IS's control of huge swathes of territory in both Iraq and Syria, including their shared border, has virtually cut off the Alawite regime of Syrian president Bashar Al-Assad in Damascus, Saudi Arabia's arch-enemy, from its Shia allies in Iraq and Iran.
“While Saudi Arabia wants to see IS broken, it doesn't want Iran to benefit from this,” according to Saudi analyst Jamal Khashouchi, writing in the London-based Saudi newspaper Al-Hayat on Saturday. He continued, “IS has broken the Shia crescent that extends from Tehran to Beirut through Iraq and Syria.”
Other Arab states in the Gulf have also facilitated the rise of IS to weaken the Shia-dominated government and counter Shia Iranian influence in Iraq and Syria. Whether or not IS is defeated, Iraqi Shia and Iran will continue to be their enemies.
On the other hand, Iran has its own active strategy in Iraq. Tehran is a major actor in Iraq, and Iranian involvement has extended beyond supplying weapons and advisers to the Shia militias.
Iranian-backed militias are believed to be tipping the balance in the fight against IS, and last week they were largely behind breaking the more than two-month siege by IS militants on a Shia-Turkmen town, a major breakthrough in the war against the group.
Though Iran has a vested interest in defeating IS, which would remove the threat on Iran's western borders and help stabilise Iran's two main allies in the region, Iraq and Syria, it remains sceptical about an international coalition that would group together so many of its foes.
On Sunday Iranian Foreign Minister Mohammad Javad Zarif slammed the United States for not being serious in its fight against IS. “They [the US] supported IS in Syria in different ways, and now they cannot decide what to do about those slogans [about fighting IS],” Zarif was quoted as saying.
Turkey, meanwhile, has remained tight-lipped about joining the anti-IS coalition. While Ankara has denied western accusations of being a “jihadist highway,” it has refrained from taking measures to offer military support to the Iraqi government.
“Rather than asking Turkey to catch IS militants going to Syria, the west needs to stop recruitment in their own backyards,” Turkish President Recep Tayyip Erdoğan was quoted as saying by the pro-government Turkish Daily Sabah on Saturday.
Turkey has long been known for having its own priorities in Iraq, including oil, the Kurds and the Sunni Arabs. Its regional strategy is in collision with Shia Iran, the Iraqi Shia-led government and the regime of Al-Assad in Syria.
As the Obama administration plans to expand its offensive against IS, its main challenge remains finding a proper strategy that will help get rid of IS and keep Iraq united.
In 2003, the US illegally invaded Iraq and toppled Saddam, promising that it would help build a new democratic Iraq. Whether it was badly executed or intentionally planned, the fiasco of the Operation Iraqi Freedom left Iraq in ruins.
The United States is now expected to blunder again in its present intervention.
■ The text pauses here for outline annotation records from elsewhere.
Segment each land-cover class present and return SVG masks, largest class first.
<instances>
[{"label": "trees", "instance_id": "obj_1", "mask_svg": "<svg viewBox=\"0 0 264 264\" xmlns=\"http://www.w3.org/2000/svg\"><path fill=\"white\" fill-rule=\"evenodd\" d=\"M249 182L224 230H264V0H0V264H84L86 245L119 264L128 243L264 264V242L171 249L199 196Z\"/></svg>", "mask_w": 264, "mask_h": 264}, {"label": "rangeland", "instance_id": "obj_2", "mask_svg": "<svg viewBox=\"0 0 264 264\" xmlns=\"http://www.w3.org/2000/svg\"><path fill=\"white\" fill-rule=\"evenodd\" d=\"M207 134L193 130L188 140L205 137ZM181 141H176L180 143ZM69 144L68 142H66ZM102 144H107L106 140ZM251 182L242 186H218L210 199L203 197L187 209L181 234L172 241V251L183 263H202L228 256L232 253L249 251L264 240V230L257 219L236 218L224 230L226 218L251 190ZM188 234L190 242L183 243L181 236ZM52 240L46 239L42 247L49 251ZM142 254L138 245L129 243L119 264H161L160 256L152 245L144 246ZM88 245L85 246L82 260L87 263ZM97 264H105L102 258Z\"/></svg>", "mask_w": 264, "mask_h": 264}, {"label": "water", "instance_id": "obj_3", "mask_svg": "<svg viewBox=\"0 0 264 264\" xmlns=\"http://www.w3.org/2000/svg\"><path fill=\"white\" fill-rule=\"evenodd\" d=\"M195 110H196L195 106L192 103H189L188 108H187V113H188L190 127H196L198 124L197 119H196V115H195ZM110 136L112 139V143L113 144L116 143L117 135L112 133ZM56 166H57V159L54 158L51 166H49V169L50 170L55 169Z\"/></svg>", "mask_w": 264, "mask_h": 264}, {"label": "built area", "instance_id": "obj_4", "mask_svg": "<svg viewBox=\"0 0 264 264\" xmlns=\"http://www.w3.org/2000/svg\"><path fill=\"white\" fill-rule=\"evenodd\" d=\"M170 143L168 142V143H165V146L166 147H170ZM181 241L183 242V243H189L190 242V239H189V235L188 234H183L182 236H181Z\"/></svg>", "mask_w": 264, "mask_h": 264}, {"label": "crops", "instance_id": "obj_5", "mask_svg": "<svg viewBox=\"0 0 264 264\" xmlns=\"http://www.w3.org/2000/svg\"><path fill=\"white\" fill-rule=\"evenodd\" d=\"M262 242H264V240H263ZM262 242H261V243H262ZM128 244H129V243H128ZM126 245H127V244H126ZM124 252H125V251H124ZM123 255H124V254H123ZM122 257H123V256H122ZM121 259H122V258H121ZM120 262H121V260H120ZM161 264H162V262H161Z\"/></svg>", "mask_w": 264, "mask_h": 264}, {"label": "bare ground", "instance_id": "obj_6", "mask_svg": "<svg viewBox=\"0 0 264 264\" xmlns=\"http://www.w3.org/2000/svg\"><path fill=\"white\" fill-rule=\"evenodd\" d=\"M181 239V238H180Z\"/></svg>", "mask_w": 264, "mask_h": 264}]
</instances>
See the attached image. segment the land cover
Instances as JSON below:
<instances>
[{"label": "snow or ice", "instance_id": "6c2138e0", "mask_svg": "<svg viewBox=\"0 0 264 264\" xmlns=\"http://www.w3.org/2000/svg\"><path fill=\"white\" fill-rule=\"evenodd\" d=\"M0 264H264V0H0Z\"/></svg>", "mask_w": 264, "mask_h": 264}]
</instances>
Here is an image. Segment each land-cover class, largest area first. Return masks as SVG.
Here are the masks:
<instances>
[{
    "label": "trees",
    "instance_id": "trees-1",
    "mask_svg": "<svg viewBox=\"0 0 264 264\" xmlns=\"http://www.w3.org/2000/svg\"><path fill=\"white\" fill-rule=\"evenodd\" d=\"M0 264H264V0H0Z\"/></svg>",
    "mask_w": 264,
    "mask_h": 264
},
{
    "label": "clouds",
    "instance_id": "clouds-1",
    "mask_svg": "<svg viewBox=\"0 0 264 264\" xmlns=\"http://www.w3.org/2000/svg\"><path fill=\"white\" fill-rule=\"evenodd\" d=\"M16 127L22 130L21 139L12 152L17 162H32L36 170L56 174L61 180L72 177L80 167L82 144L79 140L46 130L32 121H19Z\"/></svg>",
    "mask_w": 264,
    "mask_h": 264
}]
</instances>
Obama hasn't yet given the new strategy a name, but he has used the sport's expression “Play game” in connection with the push to form an international coalition to defeat IS.
With the US's proposed partitioning of Iraq being relaunched, pending the outcome of the confrontation with IS, one could argue that, given the history of US policy in Iraq, the next chapter will most likely be another killing game with far-reaching and devastating consequences.